Could you transcribe exactly the lines from the one containing "Fig 1. Video" through the end of the listing below, both included, but none of the pictures?

[[ Provided data open ]]

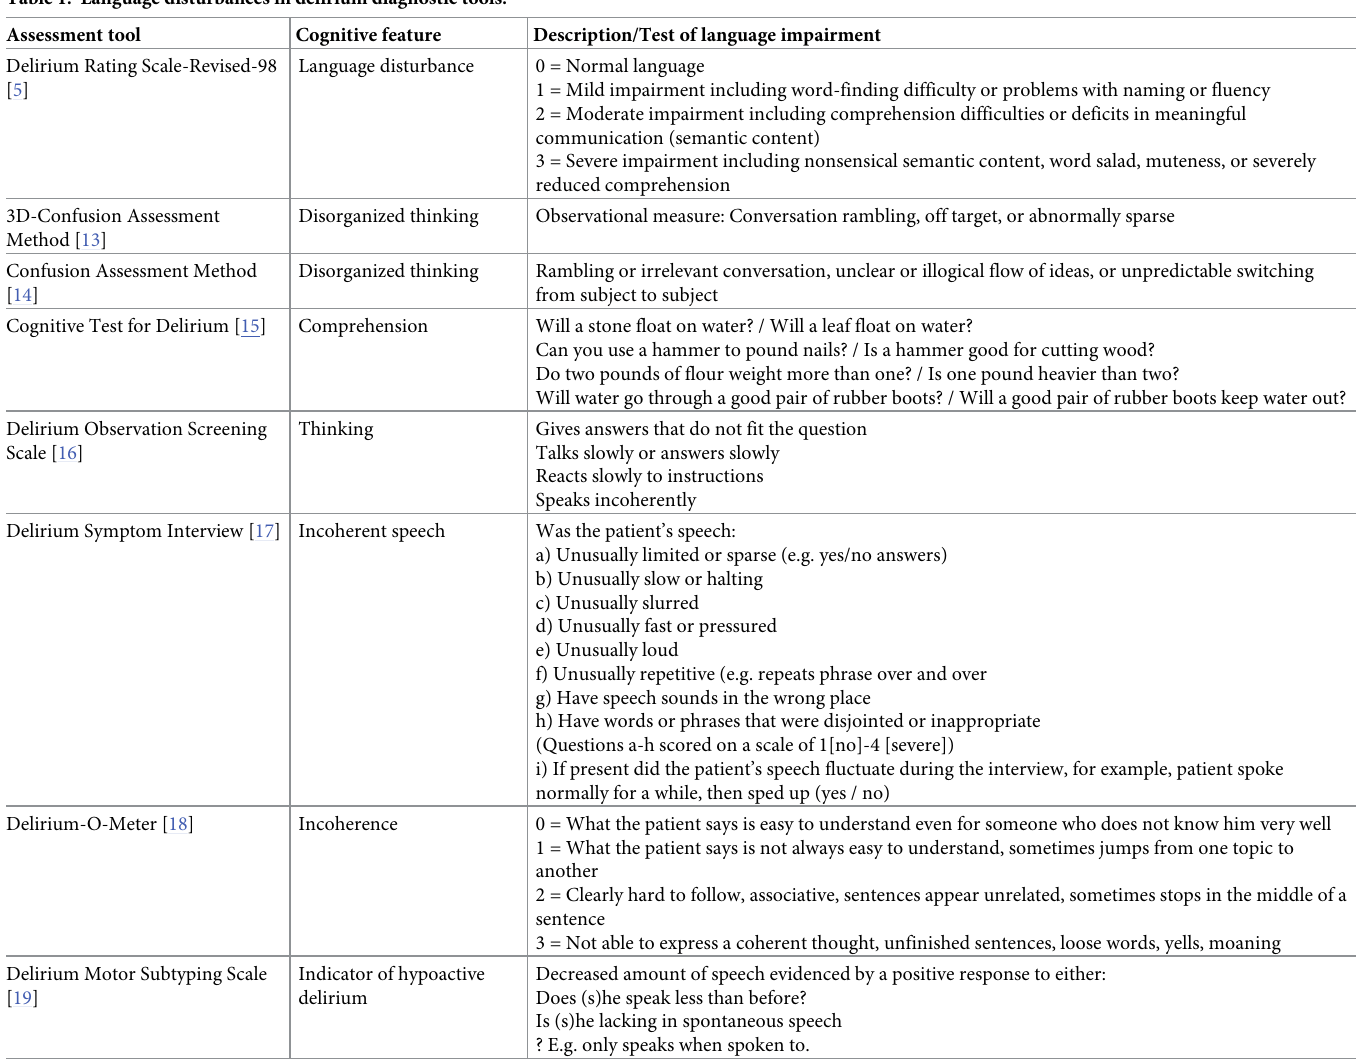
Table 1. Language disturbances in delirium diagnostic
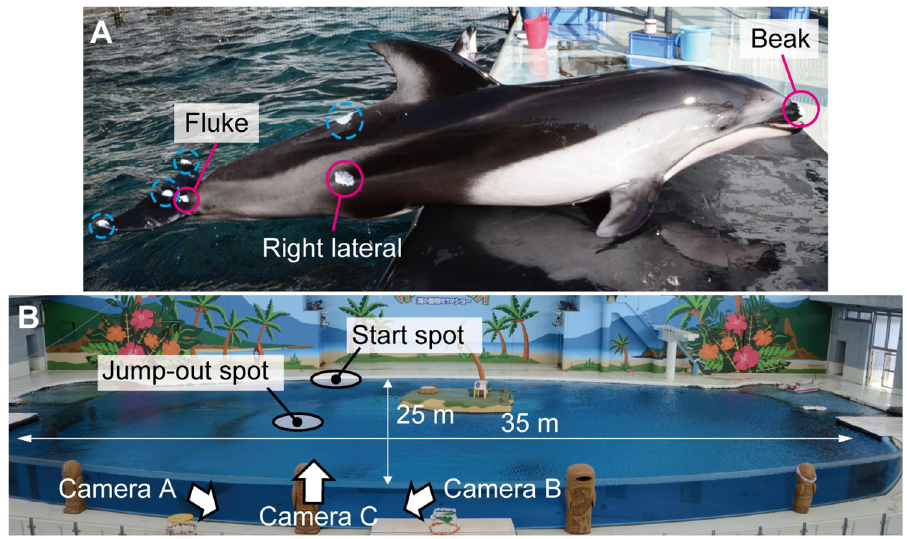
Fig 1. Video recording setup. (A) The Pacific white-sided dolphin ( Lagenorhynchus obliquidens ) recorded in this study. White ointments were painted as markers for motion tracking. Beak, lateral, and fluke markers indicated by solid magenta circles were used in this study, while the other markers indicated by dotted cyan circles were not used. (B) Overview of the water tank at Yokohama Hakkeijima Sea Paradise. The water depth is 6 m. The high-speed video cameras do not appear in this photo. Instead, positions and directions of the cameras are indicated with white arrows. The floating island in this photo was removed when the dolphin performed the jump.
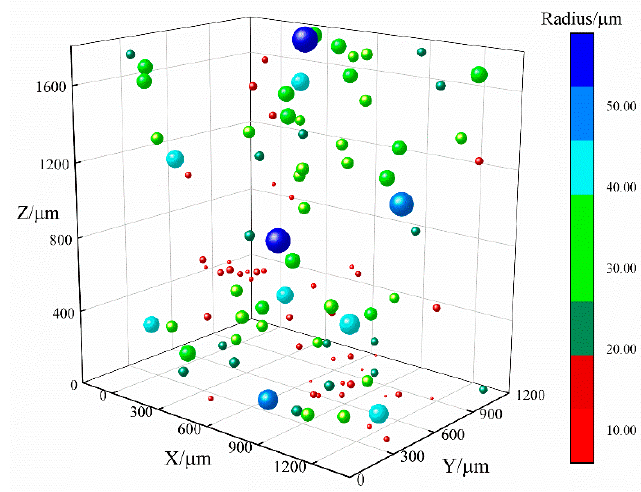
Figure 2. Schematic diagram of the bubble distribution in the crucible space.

[[ Provided data closed ]]

* Answer area:
Fig 1. Video recording setup. (A) The Pacific white-sided dolphin ( Lagenorhynchus obliquidens ) recorded in this study. White ointments were painted as markers for motion tracking. Beak, lateral, and fluke markers indicated by solid magenta circles were used in this study, while the other markers indicated by dotted cyan circles were not used. (B) Overview of the water tank at Yokohama Hakkeijima Sea Paradise. The water depth is 6 m. The high-speed video cameras do not appear in this photo. Instead, positions and directions of the cameras are indicated with white arrows. The floating island in this photo was removed when the dolphin performed the jump.
Figure 2. Schematic diagram of the bubble distribution in the crucible space.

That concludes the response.